### EXERCISE REQUIREMENTS:
Omitting the pictures, output all of the records precisely as written.

### SUPPLIED INFORMATION:

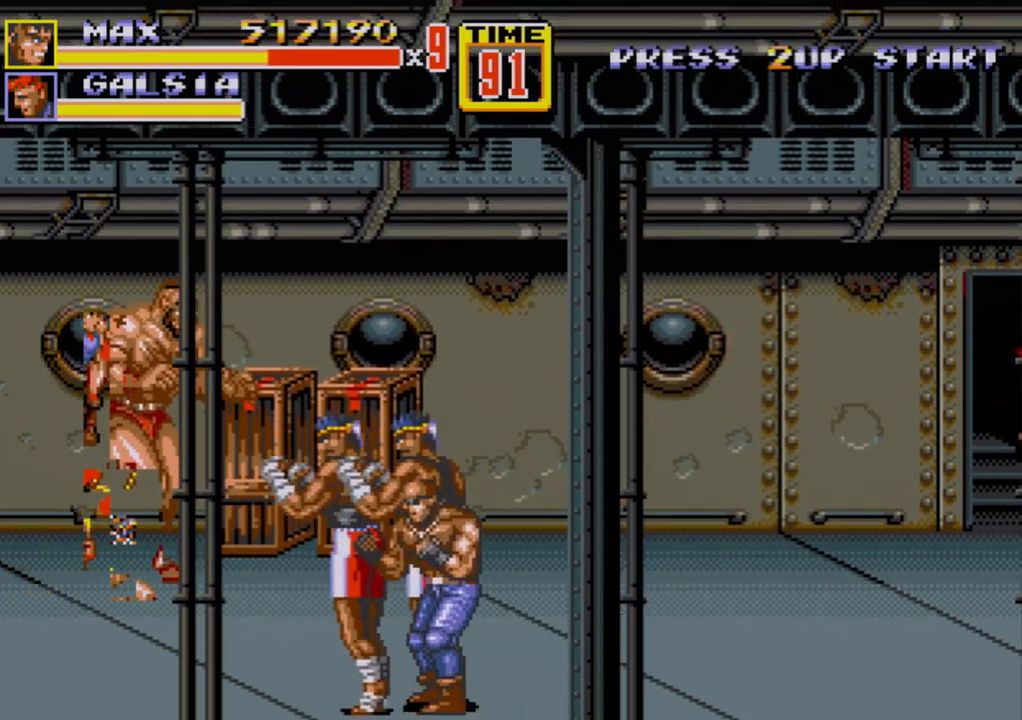
{"buttons": [], "events": [[117, "DPAD_UP", "up"], [133, "DPAD_RIGHT", "up"], [283, "B", "down"], [300, "B", "up"], [383, "B", "down"], [450, "B", "up"]]}
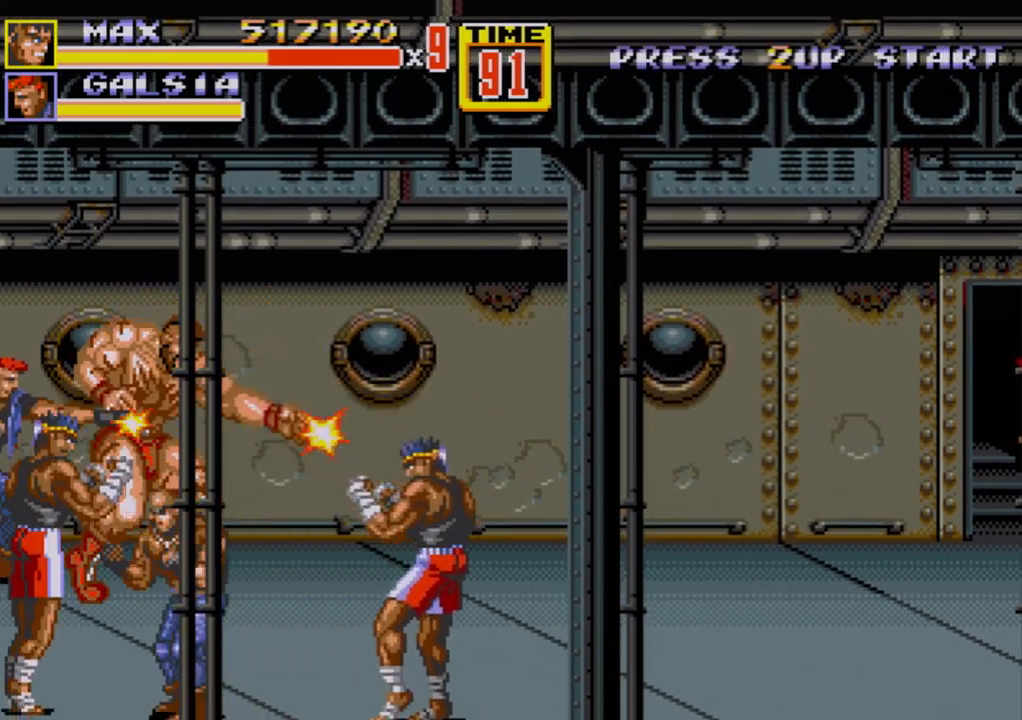
{"buttons": [], "events": [[150, "A", "down"], [200, "A", "up"], [267, "A", "down"], [317, "A", "up"]]}
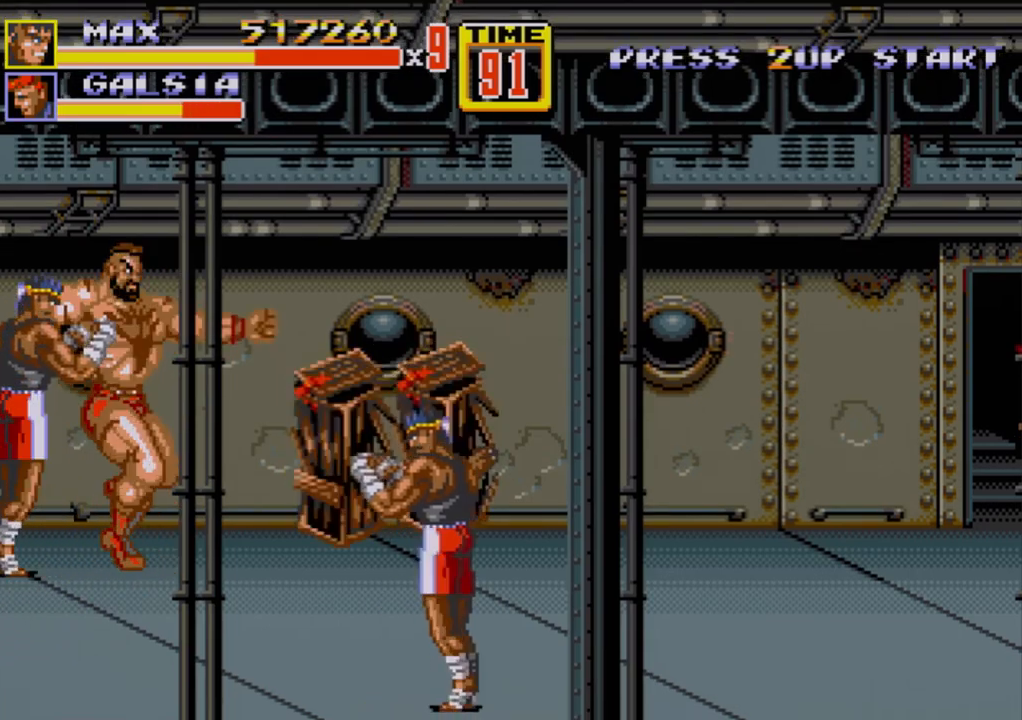
{"buttons": [], "events": []}
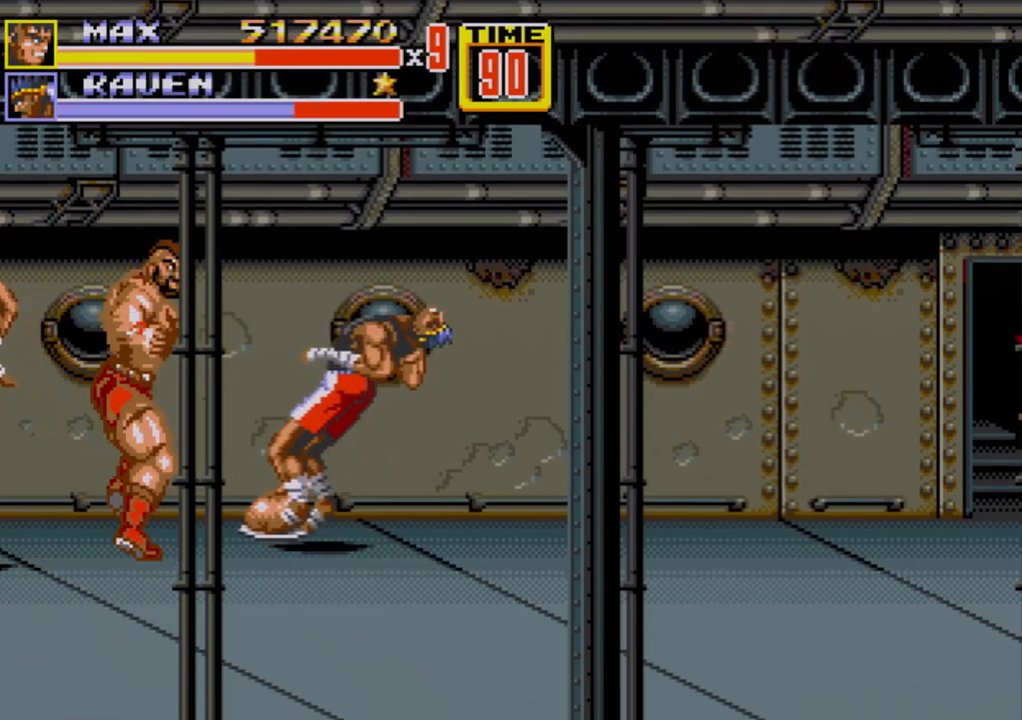
{"buttons": ["DPAD_RIGHT"], "events": [[233, "DPAD_RIGHT", "down"], [283, "DPAD_UP", "down"], [450, "DPAD_UP", "up"]]}
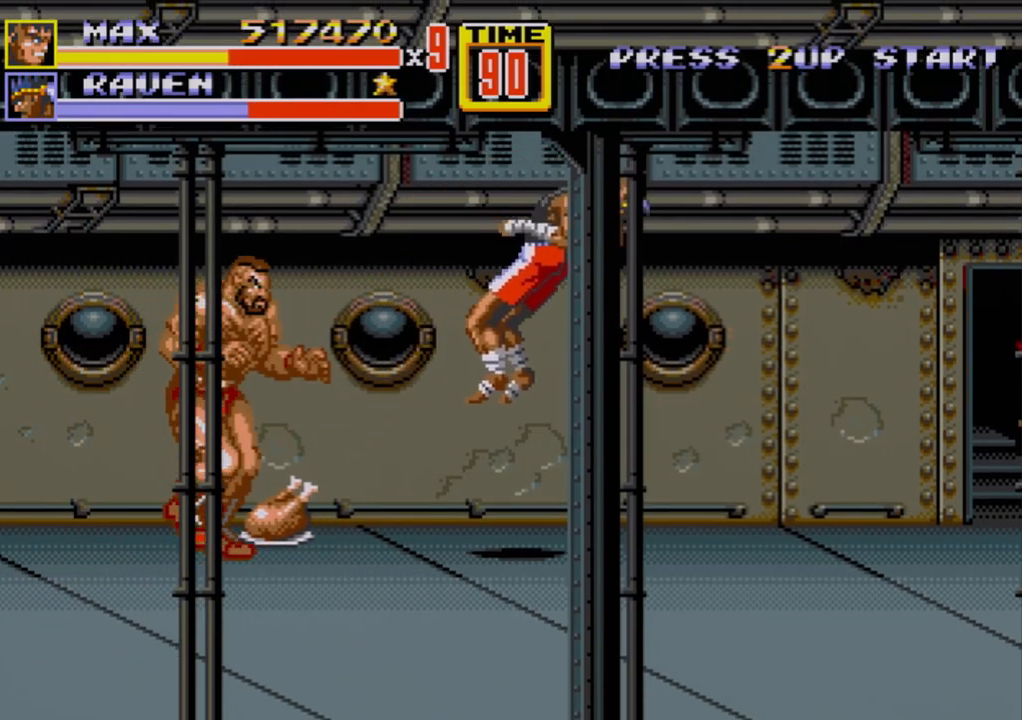
{"buttons": ["DPAD_DOWN", "DPAD_RIGHT"], "events": [[183, "DPAD_DOWN", "down"], [350, "DPAD_DOWN", "up"], [367, "B", "down"], [417, "B", "up"], [483, "DPAD_DOWN", "down"]]}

### RESPONSE TO THE TASK:
{"buttons": [], "events": [[117, "DPAD_UP", "up"], [133, "DPAD_RIGHT", "up"], [283, "B", "down"], [300, "B", "up"], [383, "B", "down"], [450, "B", "up"]]}
{"buttons": [], "events": [[150, "A", "down"], [200, "A", "up"], [267, "A", "down"], [317, "A", "up"]]}
{"buttons": [], "events": []}
{"buttons": ["DPAD_RIGHT"], "events": [[233, "DPAD_RIGHT", "down"], [283, "DPAD_UP", "down"], [450, "DPAD_UP", "up"]]}
{"buttons": ["DPAD_DOWN", "DPAD_RIGHT"], "events": [[183, "DPAD_DOWN", "down"], [350, "DPAD_DOWN", "up"], [367, "B", "down"], [417, "B", "up"], [483, "DPAD_DOWN", "down"]]}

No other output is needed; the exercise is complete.